COMMENTARY: A few questions for and about the pope

c. 1999 Religion News Service (Eugene Kennedy, a longtime observer of the Roman Catholic Church, is professor emeritus of psychology at Loyola University in Chicago and author most recently of”My Brother Joseph,”published by St. Martin’s Press.) UNDATED _ Pope John Paul II moves valiantly across this century’s penultimate page, an ice-heavy schooner bucking an Arctic […]

c. 1999 Religion News Service

(Eugene Kennedy, a longtime observer of the Roman Catholic Church, is professor emeritus of psychology at Loyola University in Chicago and author most recently of”My Brother Joseph,”published by St. Martin’s Press.)

UNDATED _ Pope John Paul II moves valiantly across this century’s penultimate page, an ice-heavy schooner bucking an Arctic storm, trying to make port before the weather closes in for good. He is a lion-hearted pope in everyone’s estimation and few would lay down their own money against the designation given to him by his late biographer, Jonathan Kwitny _”Man of the Century.” One can be stirred by the pope and admire him greatly and still find questions forming spontaneously on that borderline between the Catholic conscience and the Catholic imagination, questions that are hard to ask in the right way, for how, after all, do you properly place a question with so many rungs on the ladder of hierarchy separating us from him?


One problem is that anybody who asks even a good question about the pope is almost instantly branded”disloyal”by a phalanx of insiders whose idea of dialogue seems to have been shaped by James Carville. Attack and Denounce are tactics frequently employed to discourage questioners in advance. Read the wild Wanderer or even such temperate papers as Our Sunday Visitor for examples.

Still, these questions are like metaphors within a writer, making him restless until they are expressed. What might some of them be?

If the Holy Father, who attended and voted for the documents of Vatican II, believes in those documents still, why has he allowed the collegiality that was the genius of that convocation to lapse in so many ways? Does he understand that by his personality and by his sure sense of himself on the stage of the world he has, in effect, overwhelmed the other bishops so they do not seem his collegial brothers as much as his grateful and indebted appointees?

If the world’s bishops, who possess, according to Vatican II, authority in their own right, are selected only if they meet such criteria as (a) never having challenged the church’s position on birth control and (b) never having advocated ordaining women to the priesthood, would it not seem to any observer that the process of making bishops may serve the organizational needs of the church more than the pastoral needs of its people? Would they not, in any other structure, run the risk of being labeled”yes men”whose task is not to exercise their own authority but to support his without question?

Is religion directed at the will or the imagination? Does the pope, no stranger to the uses of the imagination, believe that demands for obedience that bypass the intellect as well as the imagination can really evoke or satisfy the deep spiritual longings of the human race?

What is the pope thinking when at one moment he praises the work of intellectuals and the freedom that must be granted to curiosity and wonder while, in the next, he orders legitimate theological and scriptural inquiry cease on such issues as the ordination of women?

Does the Holy Father believe, as some of his right-wing American informants assert, that the church here is filled with rebellious Catholics and unorthodox scholars?

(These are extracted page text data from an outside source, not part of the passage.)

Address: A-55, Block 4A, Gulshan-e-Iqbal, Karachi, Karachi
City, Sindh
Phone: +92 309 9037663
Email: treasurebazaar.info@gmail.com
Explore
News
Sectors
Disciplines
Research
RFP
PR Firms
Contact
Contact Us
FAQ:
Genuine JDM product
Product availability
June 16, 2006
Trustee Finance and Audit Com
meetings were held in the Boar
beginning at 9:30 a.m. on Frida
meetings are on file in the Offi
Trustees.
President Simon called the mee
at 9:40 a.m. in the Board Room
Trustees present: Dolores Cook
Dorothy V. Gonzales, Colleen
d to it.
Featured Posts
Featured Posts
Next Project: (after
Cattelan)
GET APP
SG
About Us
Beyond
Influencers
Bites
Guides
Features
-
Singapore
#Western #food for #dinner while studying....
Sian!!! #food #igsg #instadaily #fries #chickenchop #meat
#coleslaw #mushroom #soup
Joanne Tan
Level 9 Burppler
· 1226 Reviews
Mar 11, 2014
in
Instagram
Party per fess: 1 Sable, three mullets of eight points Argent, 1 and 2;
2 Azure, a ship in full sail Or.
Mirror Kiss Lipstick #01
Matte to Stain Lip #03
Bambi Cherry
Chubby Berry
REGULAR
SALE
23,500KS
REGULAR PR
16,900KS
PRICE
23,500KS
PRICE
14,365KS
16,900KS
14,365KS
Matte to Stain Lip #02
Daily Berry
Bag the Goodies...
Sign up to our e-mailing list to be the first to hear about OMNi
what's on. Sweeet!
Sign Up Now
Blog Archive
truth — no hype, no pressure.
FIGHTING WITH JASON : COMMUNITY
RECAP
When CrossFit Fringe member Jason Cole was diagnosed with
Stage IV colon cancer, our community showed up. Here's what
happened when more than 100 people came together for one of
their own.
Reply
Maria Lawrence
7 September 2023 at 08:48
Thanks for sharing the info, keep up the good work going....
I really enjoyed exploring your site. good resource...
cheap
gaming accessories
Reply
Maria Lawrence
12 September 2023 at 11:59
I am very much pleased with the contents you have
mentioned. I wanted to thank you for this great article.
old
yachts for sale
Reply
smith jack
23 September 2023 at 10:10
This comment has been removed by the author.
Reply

Is that what prompts the repeated investigations of such utterly loyal men as Notre Dame theologian Richard McBrien?


And how, when the latter’s probity is obvious in any search of his work, can some bishops order his column dropped from their papers so they cannot be accused of endorsing a guiltless man who is suspected nonetheless? Wouldn’t you, as a man acquainted with the demands of a scholar’s life, encourage rather than discourage such a theologian?

Is the church well served when the National Conference of Catholic Bishops in the United States has been destroyed as a reflective, collegial and pastoral body by demands that the body cannot forward anything to Rome for approval unless the bishops have voted unanimously for it?

Is this the original offer that cannot be refused that smashes collegiality and turns the bishops’ conference back to the timid pre-Vatican II era when it was dominated by cardinals and met briefly and but once a year?

Is the idea of a hierarchically ordered church really of divine origin when scholarship reveals the model of hierarchy is based on a primitive reading of the way the universe was constructed and is not even a particularly Christian notion? Is it possible the enormous effort now under way to restore a hierarchical church may fail and so compromise rather than reinforce the authority of the magisterium?

Are there dangers to your clear voice in the devouring media that watches for a faltering move and does not listen for the words of life? Are these same media casting you as a great man dying rather than a man wholly alive? Do they accidentally make the papacy overshadow the church itself? In the Age of Celebrity, are these needy media making you the Celebrity of Celebrities, the Catholic rather than the pastor of the Catholic church, a presence so overpowering that everything seems to depend on what you do, where you go and what you say?

You cannot, can you, want your legacy be that of the last pontiff of a time ending rather than of one about to begin?